----- SUPPLIED INFORMATION
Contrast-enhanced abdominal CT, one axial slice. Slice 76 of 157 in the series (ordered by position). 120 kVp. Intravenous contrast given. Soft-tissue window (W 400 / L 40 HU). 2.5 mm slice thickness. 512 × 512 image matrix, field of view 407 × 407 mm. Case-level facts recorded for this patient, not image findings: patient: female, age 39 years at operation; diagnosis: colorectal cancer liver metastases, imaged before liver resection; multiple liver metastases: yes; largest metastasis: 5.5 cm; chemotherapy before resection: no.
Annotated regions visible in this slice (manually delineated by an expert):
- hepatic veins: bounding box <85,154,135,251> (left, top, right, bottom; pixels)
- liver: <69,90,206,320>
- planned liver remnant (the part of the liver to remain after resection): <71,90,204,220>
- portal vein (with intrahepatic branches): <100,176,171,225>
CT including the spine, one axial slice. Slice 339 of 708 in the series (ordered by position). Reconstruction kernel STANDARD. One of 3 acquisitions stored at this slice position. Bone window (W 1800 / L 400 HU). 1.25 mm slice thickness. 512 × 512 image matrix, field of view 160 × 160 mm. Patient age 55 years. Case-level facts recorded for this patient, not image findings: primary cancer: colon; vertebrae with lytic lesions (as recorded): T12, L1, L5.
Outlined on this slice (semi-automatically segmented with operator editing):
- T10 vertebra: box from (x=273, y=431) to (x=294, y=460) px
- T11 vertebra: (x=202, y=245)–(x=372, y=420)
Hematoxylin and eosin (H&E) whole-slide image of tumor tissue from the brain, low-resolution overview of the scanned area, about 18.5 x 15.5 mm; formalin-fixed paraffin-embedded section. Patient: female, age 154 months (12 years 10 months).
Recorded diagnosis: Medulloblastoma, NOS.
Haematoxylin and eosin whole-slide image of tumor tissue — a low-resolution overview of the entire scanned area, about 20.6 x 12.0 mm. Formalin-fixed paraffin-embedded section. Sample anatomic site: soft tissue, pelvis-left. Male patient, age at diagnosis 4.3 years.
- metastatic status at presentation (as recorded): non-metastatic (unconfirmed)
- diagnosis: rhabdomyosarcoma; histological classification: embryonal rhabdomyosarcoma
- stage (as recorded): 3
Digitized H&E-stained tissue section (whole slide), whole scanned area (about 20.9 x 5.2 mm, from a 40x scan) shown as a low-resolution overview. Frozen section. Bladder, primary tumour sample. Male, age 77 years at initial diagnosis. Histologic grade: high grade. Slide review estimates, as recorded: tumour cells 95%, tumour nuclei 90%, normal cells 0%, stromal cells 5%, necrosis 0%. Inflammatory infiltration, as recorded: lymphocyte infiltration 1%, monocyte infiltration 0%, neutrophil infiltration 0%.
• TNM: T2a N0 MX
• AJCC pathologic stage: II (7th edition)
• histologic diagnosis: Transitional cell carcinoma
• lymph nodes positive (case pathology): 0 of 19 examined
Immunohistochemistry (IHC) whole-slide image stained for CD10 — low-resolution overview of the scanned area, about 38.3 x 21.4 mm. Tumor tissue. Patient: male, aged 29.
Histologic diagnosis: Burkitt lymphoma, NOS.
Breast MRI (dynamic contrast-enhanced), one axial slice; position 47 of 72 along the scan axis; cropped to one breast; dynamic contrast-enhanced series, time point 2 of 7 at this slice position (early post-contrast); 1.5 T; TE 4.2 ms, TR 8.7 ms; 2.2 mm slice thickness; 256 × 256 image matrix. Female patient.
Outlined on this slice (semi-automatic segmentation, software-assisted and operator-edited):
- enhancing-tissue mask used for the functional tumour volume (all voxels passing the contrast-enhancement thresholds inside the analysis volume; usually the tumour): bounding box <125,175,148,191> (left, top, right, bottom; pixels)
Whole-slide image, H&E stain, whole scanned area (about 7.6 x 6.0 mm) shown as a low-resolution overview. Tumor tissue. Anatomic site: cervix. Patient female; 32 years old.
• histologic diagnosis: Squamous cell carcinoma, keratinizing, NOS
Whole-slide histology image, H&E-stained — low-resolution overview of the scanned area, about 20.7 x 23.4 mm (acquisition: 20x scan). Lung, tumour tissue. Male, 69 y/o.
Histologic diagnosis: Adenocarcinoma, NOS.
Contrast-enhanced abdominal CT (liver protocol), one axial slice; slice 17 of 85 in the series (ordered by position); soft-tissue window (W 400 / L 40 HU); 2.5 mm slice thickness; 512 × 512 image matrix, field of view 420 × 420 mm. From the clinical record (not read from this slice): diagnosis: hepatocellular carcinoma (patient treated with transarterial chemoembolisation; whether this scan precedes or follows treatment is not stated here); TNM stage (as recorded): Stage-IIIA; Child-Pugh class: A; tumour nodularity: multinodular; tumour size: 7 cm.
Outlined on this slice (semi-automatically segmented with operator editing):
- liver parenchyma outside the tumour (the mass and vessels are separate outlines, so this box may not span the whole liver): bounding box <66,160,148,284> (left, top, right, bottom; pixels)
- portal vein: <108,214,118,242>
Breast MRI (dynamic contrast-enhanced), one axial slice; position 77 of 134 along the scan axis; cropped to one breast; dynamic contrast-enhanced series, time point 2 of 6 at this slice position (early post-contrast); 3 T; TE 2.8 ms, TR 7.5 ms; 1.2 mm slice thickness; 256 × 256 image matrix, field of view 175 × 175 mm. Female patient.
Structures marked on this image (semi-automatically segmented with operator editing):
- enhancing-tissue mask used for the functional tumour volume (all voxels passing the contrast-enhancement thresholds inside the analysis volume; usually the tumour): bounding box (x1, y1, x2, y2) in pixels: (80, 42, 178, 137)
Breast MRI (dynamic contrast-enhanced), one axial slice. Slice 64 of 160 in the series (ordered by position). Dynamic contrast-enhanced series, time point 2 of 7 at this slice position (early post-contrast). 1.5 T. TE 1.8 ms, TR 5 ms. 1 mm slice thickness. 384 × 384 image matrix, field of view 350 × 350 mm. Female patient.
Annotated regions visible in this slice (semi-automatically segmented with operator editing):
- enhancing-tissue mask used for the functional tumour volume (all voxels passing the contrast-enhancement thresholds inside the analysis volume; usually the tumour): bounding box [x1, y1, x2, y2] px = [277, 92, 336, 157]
----------
Above are the records; print exactly the lines from the line with "- liver parenchyma" to the line with "- portal vein: <108,214,118,242>", including both, and nothing else.

*ANSWER SECTION*:
- liver parenchyma outside the tumour (the mass and vessels are separate outlines, so this box may not span the whole liver): bounding box <66,160,148,284> (left, top, right, bottom; pixels)
- portal vein: <108,214,118,242>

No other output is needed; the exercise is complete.